Work to be completed — Count the lines below that contain the word "nicht", and reply with that number alone.

Data provided —
:::
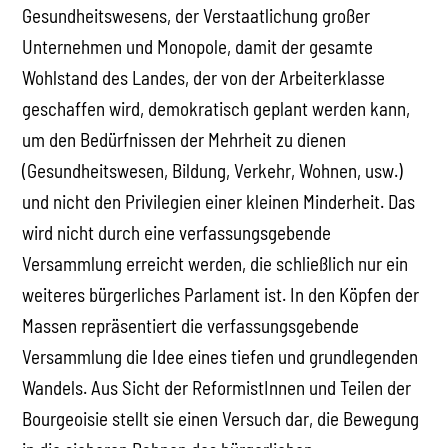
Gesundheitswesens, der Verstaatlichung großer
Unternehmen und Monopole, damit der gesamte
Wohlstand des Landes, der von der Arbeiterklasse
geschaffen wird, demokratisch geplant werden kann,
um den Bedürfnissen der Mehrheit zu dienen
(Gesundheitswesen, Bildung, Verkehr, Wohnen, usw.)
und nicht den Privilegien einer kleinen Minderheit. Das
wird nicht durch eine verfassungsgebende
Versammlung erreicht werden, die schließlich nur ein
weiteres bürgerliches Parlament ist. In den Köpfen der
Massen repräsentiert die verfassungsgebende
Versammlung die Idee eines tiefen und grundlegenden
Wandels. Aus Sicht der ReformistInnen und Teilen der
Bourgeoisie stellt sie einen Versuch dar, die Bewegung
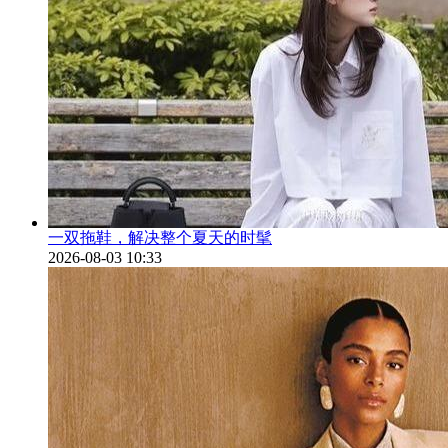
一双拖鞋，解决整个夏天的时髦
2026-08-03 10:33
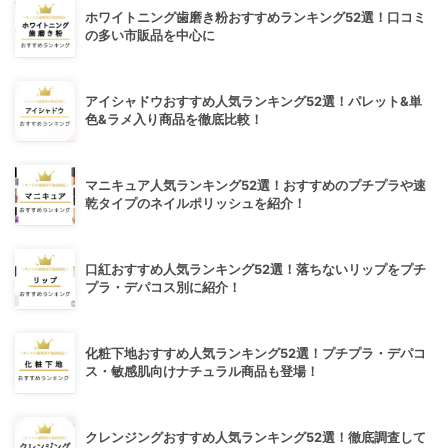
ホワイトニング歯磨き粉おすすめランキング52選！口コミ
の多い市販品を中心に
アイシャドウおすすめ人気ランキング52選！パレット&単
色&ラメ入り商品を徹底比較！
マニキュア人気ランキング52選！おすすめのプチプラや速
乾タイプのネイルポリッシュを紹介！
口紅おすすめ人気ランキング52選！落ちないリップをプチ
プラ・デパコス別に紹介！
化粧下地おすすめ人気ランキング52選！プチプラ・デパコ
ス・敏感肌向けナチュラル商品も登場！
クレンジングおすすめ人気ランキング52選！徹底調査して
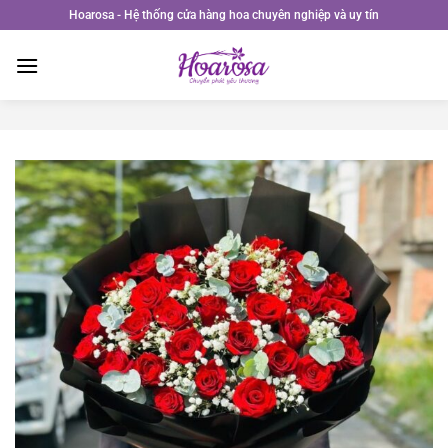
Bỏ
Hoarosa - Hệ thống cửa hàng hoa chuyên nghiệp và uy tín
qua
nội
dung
:::
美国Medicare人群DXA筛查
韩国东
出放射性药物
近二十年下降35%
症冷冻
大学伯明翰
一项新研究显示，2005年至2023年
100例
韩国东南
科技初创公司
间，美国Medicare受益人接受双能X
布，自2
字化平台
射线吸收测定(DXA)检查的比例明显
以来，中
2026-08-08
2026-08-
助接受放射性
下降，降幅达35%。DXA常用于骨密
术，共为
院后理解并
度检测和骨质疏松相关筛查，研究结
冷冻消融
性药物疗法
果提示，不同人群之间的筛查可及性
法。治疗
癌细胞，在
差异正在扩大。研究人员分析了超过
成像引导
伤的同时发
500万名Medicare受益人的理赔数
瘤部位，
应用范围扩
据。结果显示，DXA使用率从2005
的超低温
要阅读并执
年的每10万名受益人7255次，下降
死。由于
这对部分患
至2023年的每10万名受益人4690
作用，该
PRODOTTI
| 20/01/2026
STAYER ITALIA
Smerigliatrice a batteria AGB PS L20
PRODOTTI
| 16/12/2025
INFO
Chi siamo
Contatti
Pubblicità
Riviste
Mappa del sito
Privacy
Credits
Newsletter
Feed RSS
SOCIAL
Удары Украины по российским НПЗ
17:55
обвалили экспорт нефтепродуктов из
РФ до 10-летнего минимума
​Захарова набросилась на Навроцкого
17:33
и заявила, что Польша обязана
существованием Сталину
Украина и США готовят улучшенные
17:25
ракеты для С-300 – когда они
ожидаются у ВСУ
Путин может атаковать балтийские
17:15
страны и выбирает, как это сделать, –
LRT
:::
Answer area — 2